Paramount Home Video
Cast: Mark Wahlberg, Tyrese Gibson, Andre Benjamin, Garrett Hedlund, Terrence Howard, Fionnula Flanagan
Extras: Audio Commentary, Featurettes, Deleted Scenes, Theatrical Trailer, Previews
John Singleton blends blaxploitation and his love of the spaghetti western theme to produce an original spin on the typical revenge plotted story with his latest film "Four Brothers". Set in Detroit's mostly blue collar neighborhoods, four adopted brothers; Bobby Mercer (Mark Wahlberg), Angel (Tyrese Gibson), Jeremiah (Andre Benjamin) and the youngest brother of the group Jack (Garrett Hedlund) return home to grieve and then avenge their adoptive mother Evelyn's (Fionnula Flanagan) death.

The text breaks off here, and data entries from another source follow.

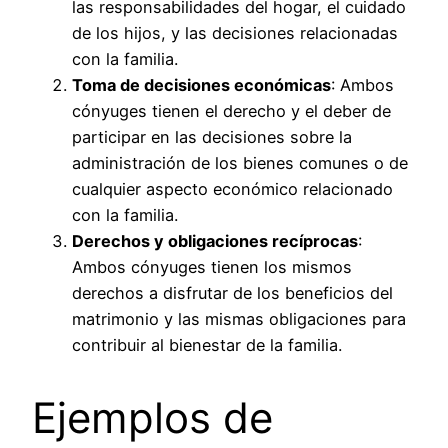
las responsabilidades del hogar, el cuidado
de los hijos, y las decisiones relacionadas
con la familia.
Toma de decisiones económicas
: Ambos
cónyuges tienen el derecho y el deber de
participar en las decisiones sobre la
administración de los bienes comunes o de
cualquier aspecto económico relacionado
con la familia.
Derechos y obligaciones recíprocas
:
Ambos cónyuges tienen los mismos
derechos a disfrutar de los beneficios del
matrimonio y las mismas obligaciones para
contribuir al bienestar de la familia.
Ejemplos de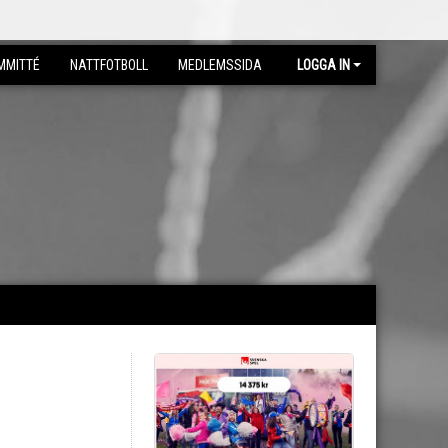
MMITTÉ
NATTFOTBOLL
MEDLEMSSIDA
LOGGA IN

Soon after the funeral, questions arise as to why a saintly individual such as Evelyn would be gunned down in a convenience store for such a minimal amount of money? Then the plot thickens as we discover that her death was by no means a simple random act of violence. Involving corrupt higher ranking city officials, dirty cops and a local criminal kingpin, the "Four Brothers", with the mean streets of Detroit as their backdrop, turn their anger and sadness into a violence fuelled vendetta against all involved in Evelyn's untimely death.
Clever style and mood blend to make this mostly character-driven story as tightly woven as possible, even though the film treads a rather thin line that may cause you to question the direction and believability of some scenes. For the most part, "Four Brothers" is all about the main characters; I mean the film is called "Four Brothers" so one would expect a story about the complexities of relationships and interactions between the group, and director John Singleton delivers just that. There is also no denying that you will witness one of the more stylish and memorable gun battles in recent memory, thanks to the care given to the sequence under Singleton's direction and precise execution from cinematographer Peter Menzies Jr.
Paramount Home Entertainment honors "Four Bothers" with a dazzling reference-quality transfer that is sheer enjoyment to view. The anamorphic widescreen presentation offers tremendous color saturation that produces true and natural flesh tones, while the rest of the image displays a terrific bluish tone that works well for the overall mood of the story's wintry settings. With an intentionally suppressed color pallet and black level, the transfer still provides rich and deep detail that is evident throughout the films entire exhibition. I never noticed any issues with compression or overall quality of the print used for the presentation, just a razor-sharp image that is sure to please.
The Dolby Digital 5.1 soundtrack is also top-notch. Producing a well balanced soundstage with good use of all available channels and nicely placed bass to enhance the appropriate points within its presentation. Vocal tracks are mixed to provide a good natural reproduction in the delivery of all characters dialogue. This soundtrack pairs with the terrific visual presentation to a tee.
Paramount Home Entertainment has added some well complimenting special features to their release of "Four Brothers", beginning with a feature-length audio commentary from director John Singleton. Singleton is one of those filmmakers that make it well worth your time to hear his points and opinions as he discusses his latest work, turning the track into a definite must if you enjoyed the presentation of the film.
There is also the inclusion of four separate behind-the-scenes featurettes beginning with "The Look of Four Brothers" that delves into how the filmmakers created the "look" of Detroit, even though the film was shot in the cities of Toronto and Hamilton, Ontario. "Crafting Four Brothers" focuses on the writing styles used in the films theme, with input from writers; David Elliot and Paul Lovett. "Behind the Brotherhood" offers director John Singleton's views about the close relationships between the four main characters in the story and how he chose to keep the main focus on his characters relations and interactions providing a good balanced character driven story. "Mercer House Shootout" is a featurette dedicated to the visual effects utilized in the set-up and execution of the main gun battle featured in the film.
A nice addition of five deleted scenes, with a total running time of just over eleven minutes, a theatrical trailer and selected previews complete the added materials section.
If you're in the mood for a good revenge inspired story, featuring a great performance from the always entertaining hard-ass presence of Mark Whalberg, I can easily recommend you giving "Four Brothers" a spin!